Lejos de la furia ideológica de la campaña, el presidente de Estados Unidos despliega en este último tramo del año una estrategia que desconcierta a propios y ajenos
Donald Trump decidió archivar la retórica incendiaria que lo caracteriza y comenzó a mostrar señales de pragmatismo. Los movimientos de las últimas semanas en la Casa Blanca revelan que su objetivo principal ya no es ganar batallas culturales en redes sociales, sino cerrar tratos que mantengan la economía a flote y reduzcan los frentes de conflicto abiertos.
La prueba más contundente de este giro fue la reciente reunión con Volodímir Zelenski. Lejos de cortar la ayuda de raíz como prometían sus aliados, Trump optó por una presión calculada. La foto en el Despacho Oval mostró a un Trump que no busca la rendición de Ucrania, ya que necesita colgarse la medalla de “pacificador” antes de fin de año y para eso necesita a Zelenski sentado en la mesa, no derrotado y fuera de juego.
Este pragmatismo se vio también en su relación con Lula Da Silva. El vínculo, que se preveía catastrófica por las abismales diferencias ideológicas, encontró un cauce de convivencia basado en los negocios. En su último encuentro con el presidente brasileño, Trump dejó de lado los ataques al “comunismo” para centrarse en aranceles y energía. En la Casa Blanca entienden que empujar a Brasil completamente a los brazos de China es un error estratégico.

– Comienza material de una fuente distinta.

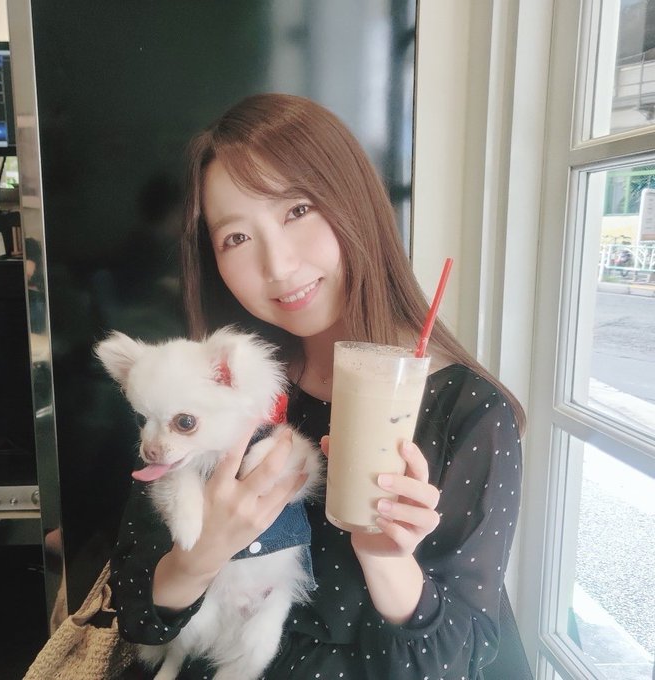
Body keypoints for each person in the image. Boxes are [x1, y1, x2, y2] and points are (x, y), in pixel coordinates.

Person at [110, 93, 526, 679]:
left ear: (353, 202)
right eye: (236, 238)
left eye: (298, 210)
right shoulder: (210, 391)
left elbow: (462, 658)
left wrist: (386, 559)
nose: (278, 266)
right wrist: (202, 554)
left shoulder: (469, 412)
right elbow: (134, 613)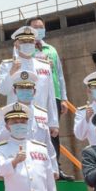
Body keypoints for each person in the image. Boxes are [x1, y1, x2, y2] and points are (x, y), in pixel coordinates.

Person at [27, 18, 72, 180]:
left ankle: (56, 167)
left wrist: (64, 98)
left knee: (53, 132)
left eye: (41, 27)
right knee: (35, 131)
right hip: (35, 96)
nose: (39, 30)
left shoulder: (51, 49)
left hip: (54, 96)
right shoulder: (25, 49)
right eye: (35, 27)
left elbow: (59, 75)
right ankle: (37, 165)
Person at [0, 72, 58, 168]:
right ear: (14, 91)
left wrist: (54, 168)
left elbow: (48, 143)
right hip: (16, 160)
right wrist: (12, 128)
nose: (25, 91)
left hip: (38, 161)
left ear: (34, 91)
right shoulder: (6, 111)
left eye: (28, 88)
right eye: (21, 88)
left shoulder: (42, 113)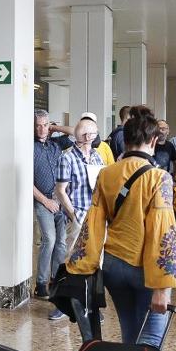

Quizás el movimiento más extraño, fue su cumbre con Zohran Mamdani, el nuevo alcalde socialista de Nueva York, a quién hace meses insultaba públicamente. Trump, consciente de que el caos en su ciudad natal afecta tanto a la imagen del país como a su propio imperio inmobiliario, pactó una tregua de “ley y orden”. De esta manera, decidió validar a su rival político porque necesita que la maquinaria de Wall Street funcione sin fricciones.